Vu la procédure suivante :
Procédure contentieuse antérieure :
La société Compagnie hôtelière de la Pointe Simon (COHPS) a demandé au tribunal administratif de la Martinique d'annuler la décision du 5 février 2016 par laquelle le ministre chargé du budget a rejeté sa demande d'agrément pour bénéficier d'un crédit d'impôt à raison d'un investissement productif réalisé outre-mer.
Par un jugement n° 1600141 du 15 février 2018, le tribunal administratif de la Martinique a fait droit à cette demande.
Procédure devant la cour :
Par une requête et trois mémoires en réplique enregistrés respectivement les 16 avril 2018, 25 juillet 2018, 26 septembre 2018 et 25 octobre 2018, le ministre de l'action et des comptes publics demande à la cour :
1°) d'annuler le jugement du tribunal administratif de la Martinique du 15 février 2018 ;
2°) de rejeter la demande présentée par la société COHPS devant le tribunal administratif de la Martinique ;
Il soutient que :
- contrairement à ce qu'a jugé le tribunal administratif, aucun agrément tacite n'est né le 5 septembre 2015 ; aucun agrément tacite n'a pu intervenir avant le 17 mars 2016, date à laquelle a été évoquée pour la première fois une décision tacite d'acceptation, et la décision en refus du 5 février 2016 ne peut dès lors s'analyser comme une décision de retrait d'un agrément tacite ;
- l'investissement ayant fait l'objet de la demande d'agrément ne remplissait pas les conditions légales d'octroi de l'aide fiscale telles qu'elles sont fixées par les dispositions du IV et du 2 du VIII de l'article 244 quater W du code général des impôts, lesquelles lui sont applicables ;
- la commission consultative n'était pas compétente au vu du motif retenu pour rejeter la demande.

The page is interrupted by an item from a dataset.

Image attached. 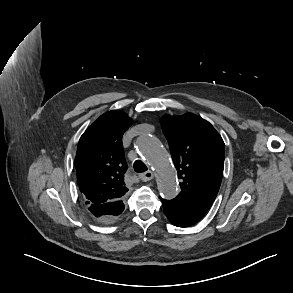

Par trois mémoires en défense, enregistrés respectivement les 2 juillet 2018, 7 septembre 2018 et 12 octobre 2018, la société Compagnie hôtelière de la Pointe Simon conclut au rejet de la requête et à la condamnation de l'Etat à lui verser la somme de 5 000 euros au titre de l'article L. 761-1 du code de justice administrative.
Elle soutient que :
- elle était titulaire d'un agrément tacite dès le 5 mars 2015 ou, à tout le moins, le 4 septembre 2015 ; le délai de retrait était expiré à la date du 15 février 2016 ; en tout état de cause, les dernières pièces complémentaires demandées ont été adressées à l'administration fiscale le 6 novembre 2015, soit plus de trois mois avant la notification, le 15 février 2016, de la décision de refus du 5 février 2016 ;
- l'investissement en litige répond aux conditions posées par l'article 244 quater W du code général des impôts ; les conditions fixées par les dispositions du IV et du 2 du VIII de cet article ne lui sont pas applicables ; en tout état de cause, l'ensemble des biens mobiliers compris dans l'investissement ne sont pas concernés par les dispositions de l'article 244 quater W relatives aux biens immeubles ;
- l'administration aurait dû lui proposer de saisir la commission consultative prévue par l'article 217 undecies du code général des impôts ; à défaut, elle l'a privée d'une garantie substantielle de la procédure d'agrément prévue par les textes ;
- l'investissement présente un intérêt économique pour la Martinique.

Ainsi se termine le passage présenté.